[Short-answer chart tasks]
________
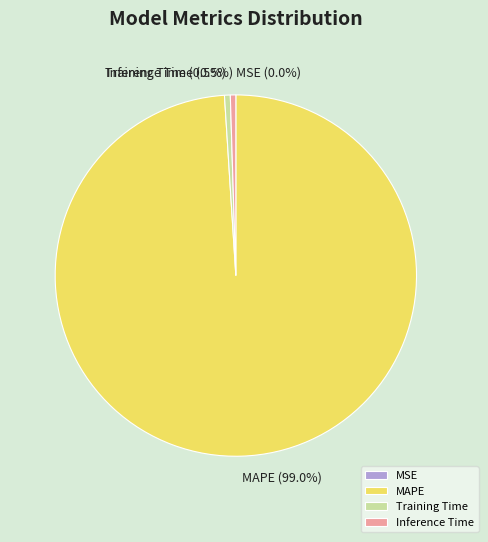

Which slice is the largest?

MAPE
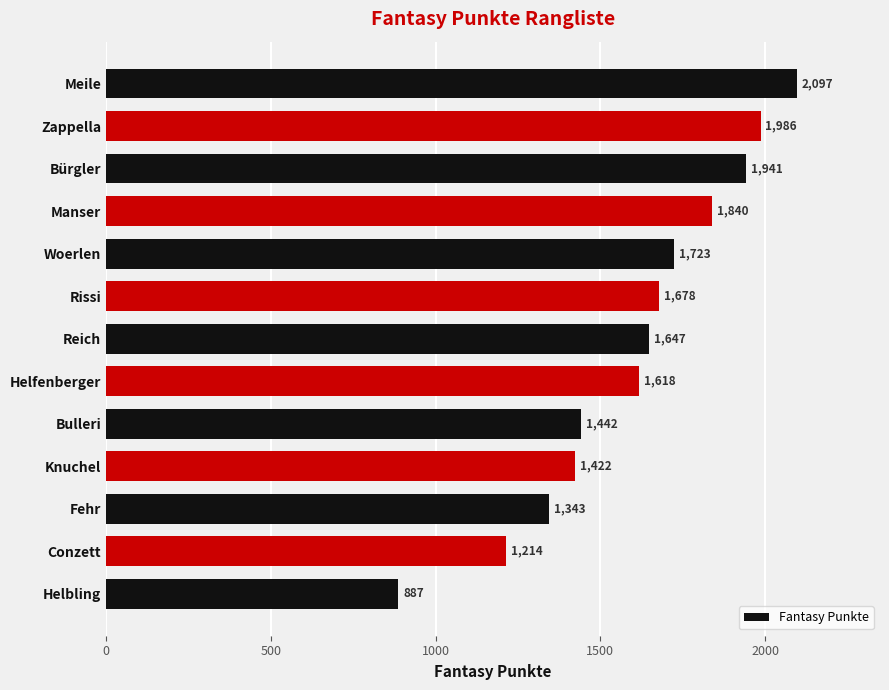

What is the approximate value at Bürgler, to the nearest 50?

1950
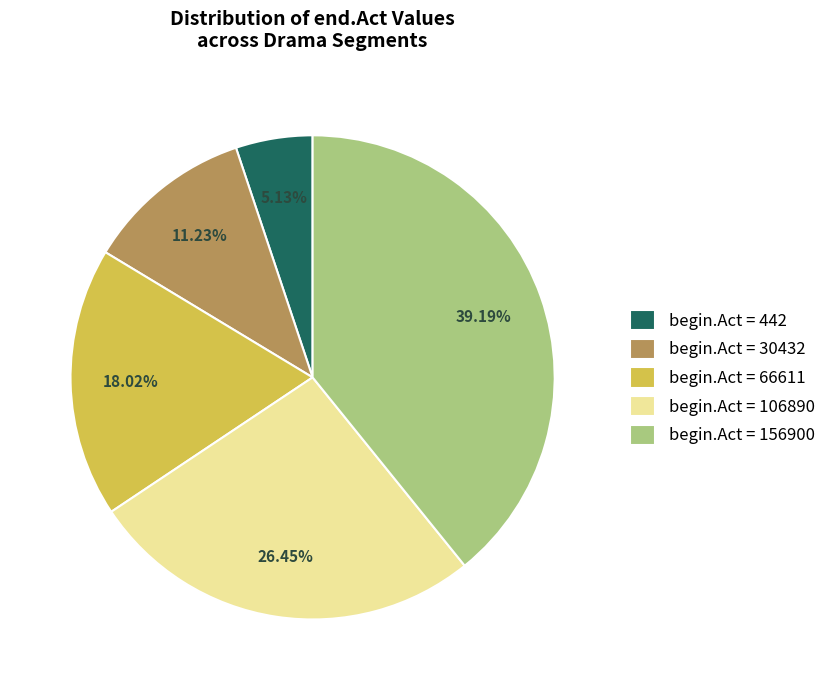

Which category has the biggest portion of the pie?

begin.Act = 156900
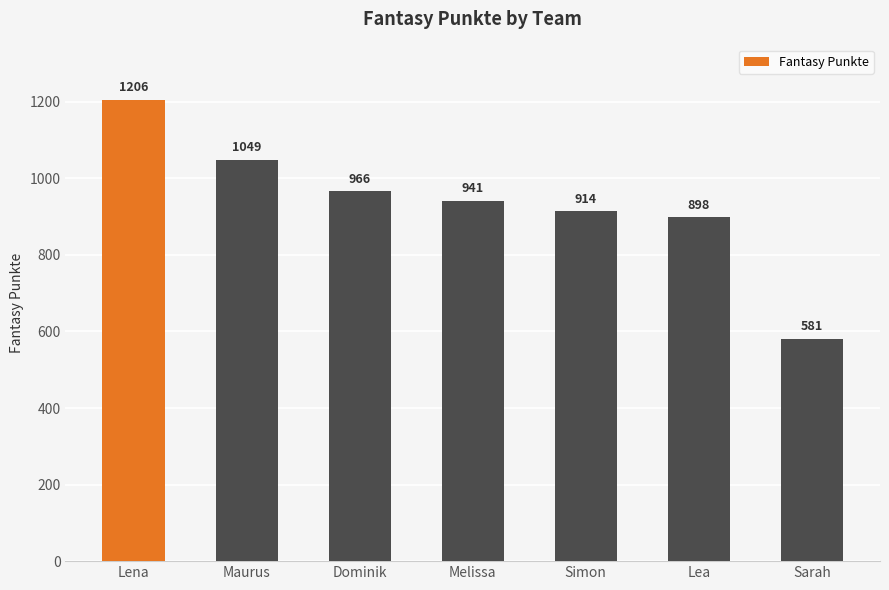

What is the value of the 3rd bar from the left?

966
________
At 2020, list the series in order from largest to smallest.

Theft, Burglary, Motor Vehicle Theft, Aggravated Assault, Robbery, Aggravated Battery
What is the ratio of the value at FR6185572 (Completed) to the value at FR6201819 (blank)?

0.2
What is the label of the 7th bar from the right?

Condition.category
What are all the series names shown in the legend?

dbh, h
________
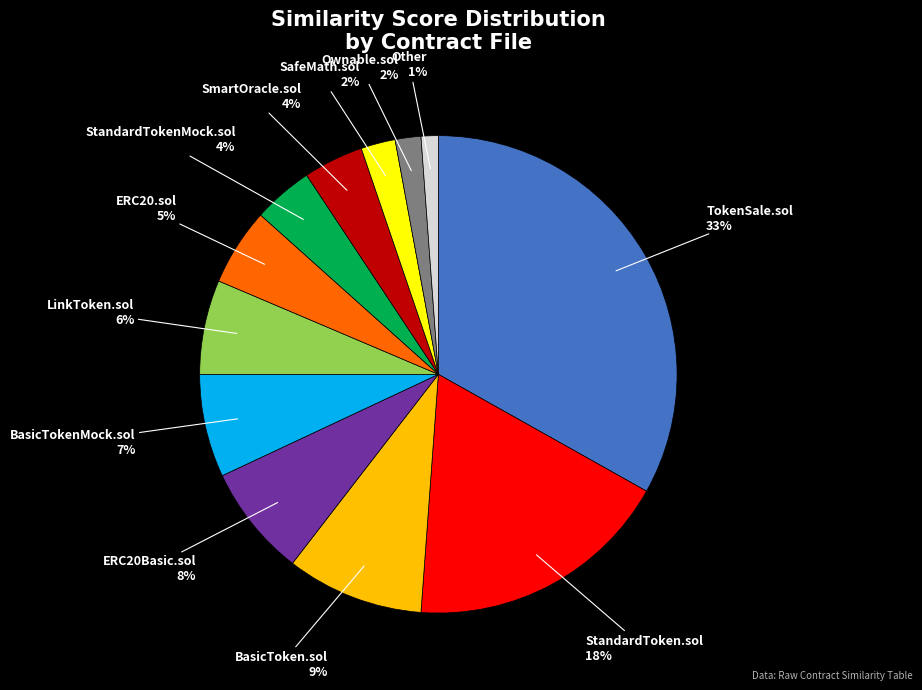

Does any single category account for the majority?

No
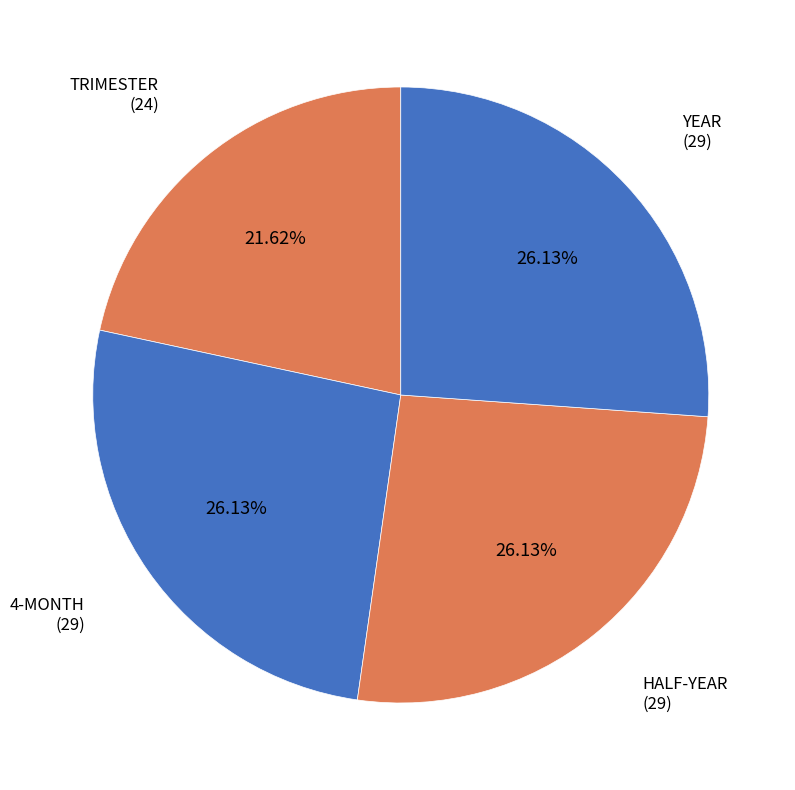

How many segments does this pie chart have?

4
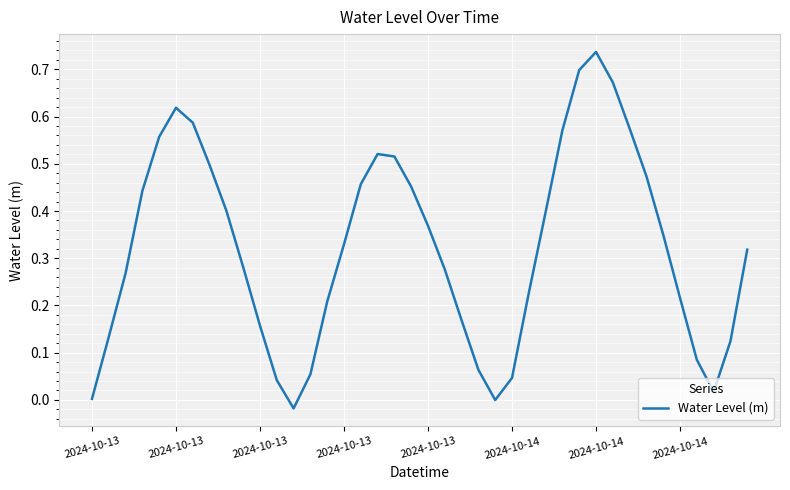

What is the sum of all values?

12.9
________
Instructions for the task
Rewrite the lines that begin at the one containing "At 2020, list" and stop after the one containing "What is the ratio". Replace "list" with "rank" and leave everything else unchanged.

Answer below
At 2020, rank the series in order from largest to smallest.

Theft, Burglary, Motor Vehicle Theft, Aggravated Assault, Robbery, Aggravated Battery
What is the ratio of the value at FR6185572 (Completed) to the value at FR6201819 (blank)?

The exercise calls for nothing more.